In 2007, a historical marker at 207 E. Wyatt Earp Blvd., recognizing the village, was dedicated. The celebration reunited former residents and featured a performance by former residents, Delores, Josephine, Carole, and Manuela Torrez. Speakers included former mayor, Louis Sanchez.

In 2014, a reunion was hosted with more than 200 people in attendance. The celebration included familial pictures and performances by residents and others. The reunion was archived onto a site as part of the Mexican Village Historic Preservation Project that was established by the Southwest Kansas Catholic newspaper.

The annual Dodge City International Festival was inaugurated on September 15, 2019. The first festival exhibit included historic photographs and portraits of their descendants.

=== Notable persons ===
- Louis "Louie' Sanchez - Mayor of Dodge City 1984
- Sgt.

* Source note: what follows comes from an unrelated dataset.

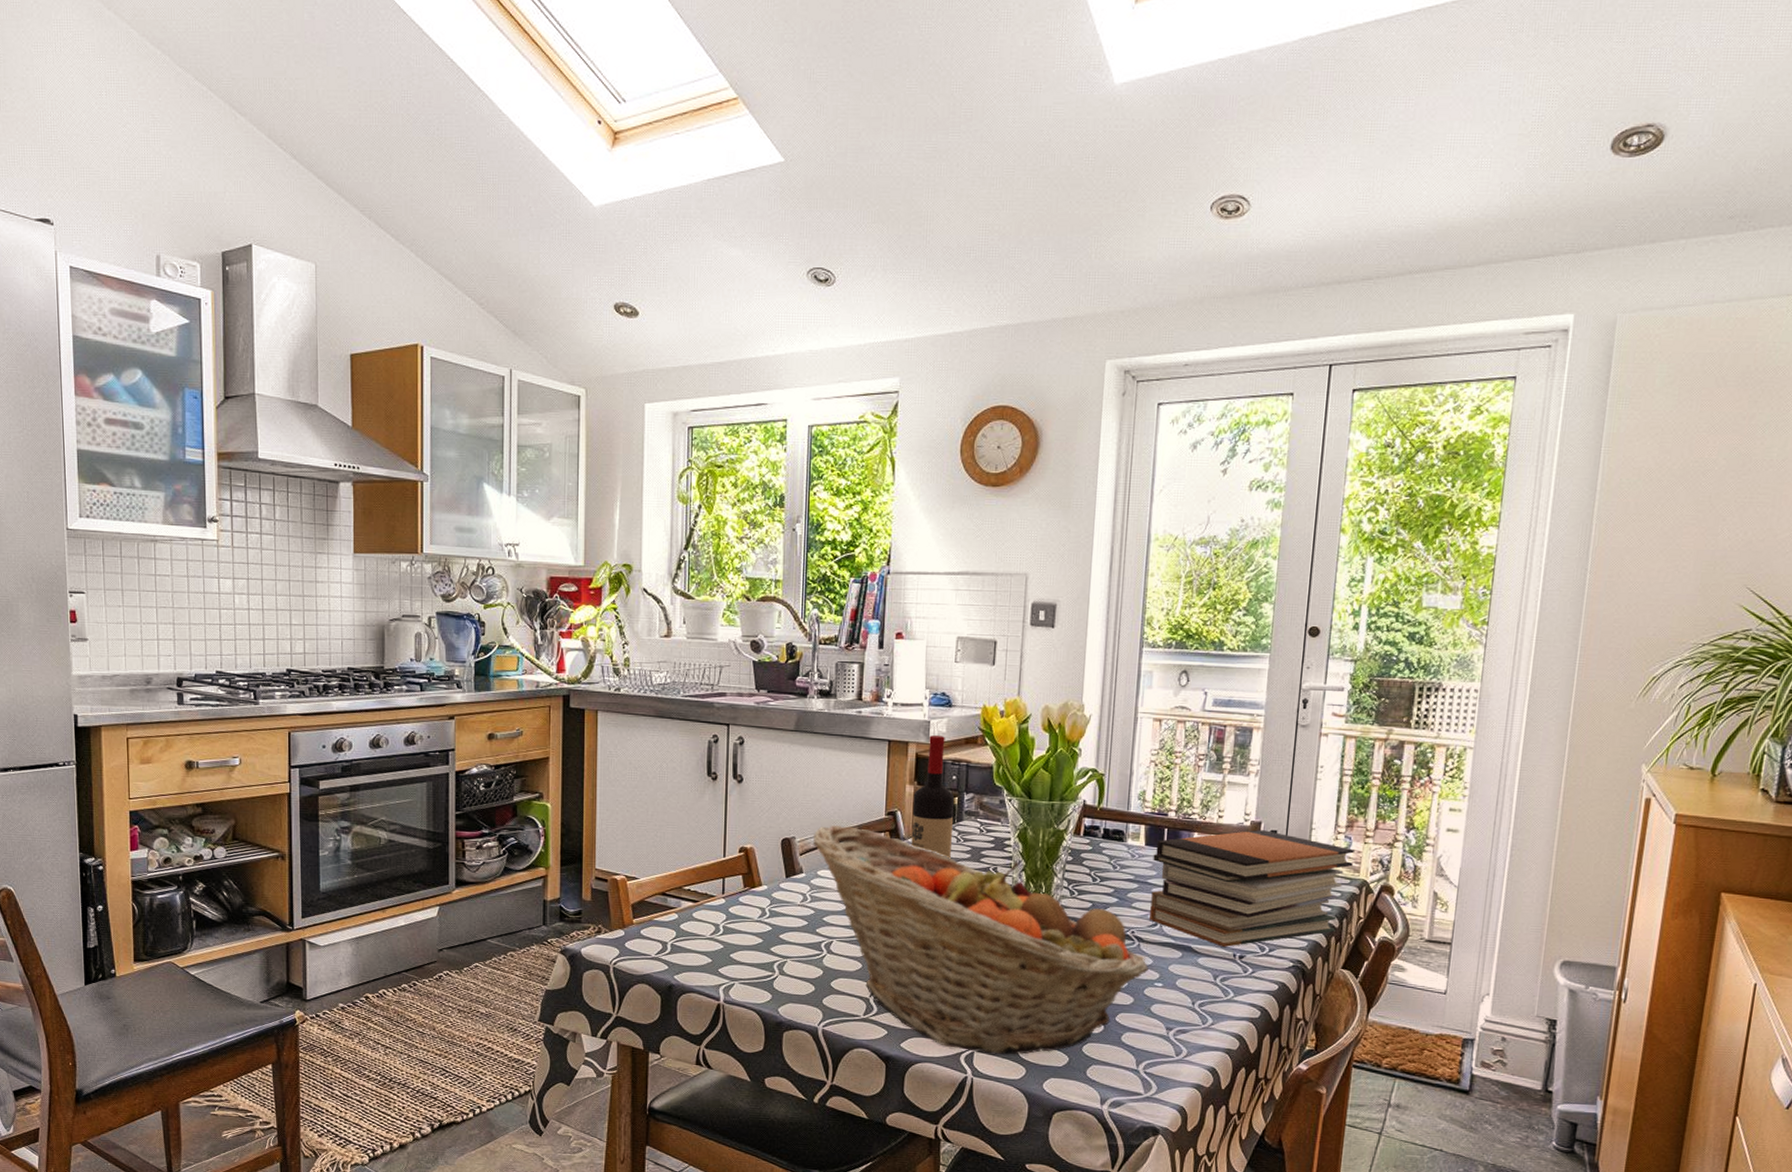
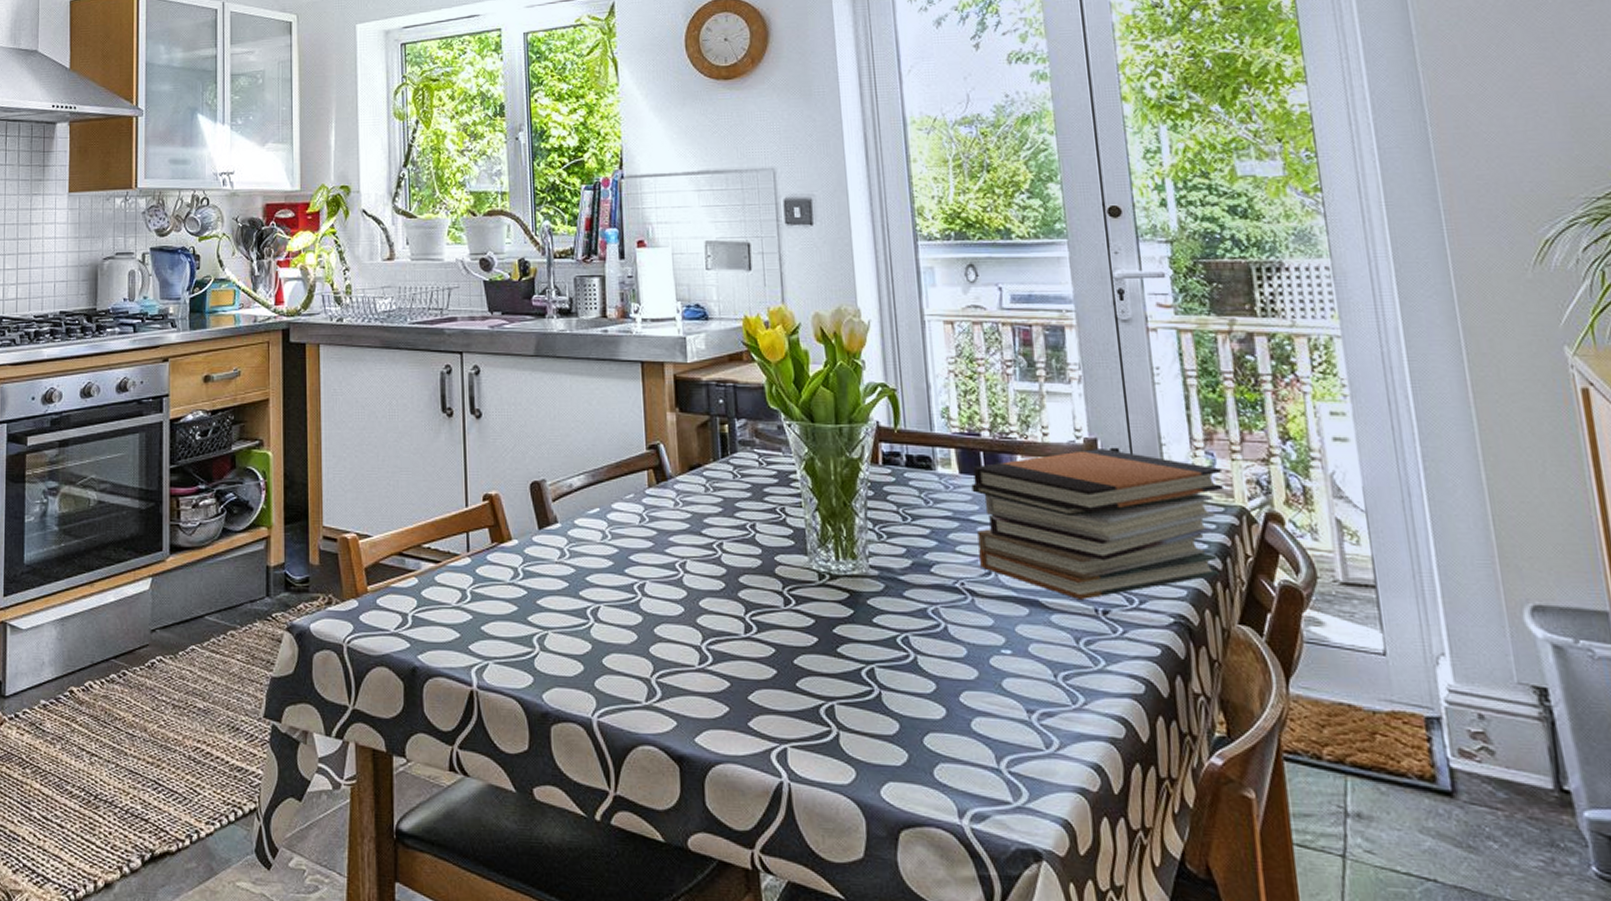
fruit basket: present [813,824,1149,1055] -> none [566,463,990,751]
wine bottle: present [911,735,955,859] -> none [676,354,728,499]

Victor Amaro - First Hispanic person to serve on the Dodge City police force
- Baltasar S. "Freddie" Esquibel - Founder of the Freddie Esquibel Orchestra
- Tim Sandoval - Pitcher for the Texaco Oilers

=== In media ===
- 'Las Madrea' by Dennis Garcia.
  - A book exploring the life of Rafaela, a born resident of the village.
  - The book was awarded the Kansas Notable Book Award.
- 'Dodge City's Mexican Village: A Place in Time' by Tim Weiz.
  - A book that explores the history and the lives of residents of the village. Weiz interviews a number of surviving residents and explores their familial history.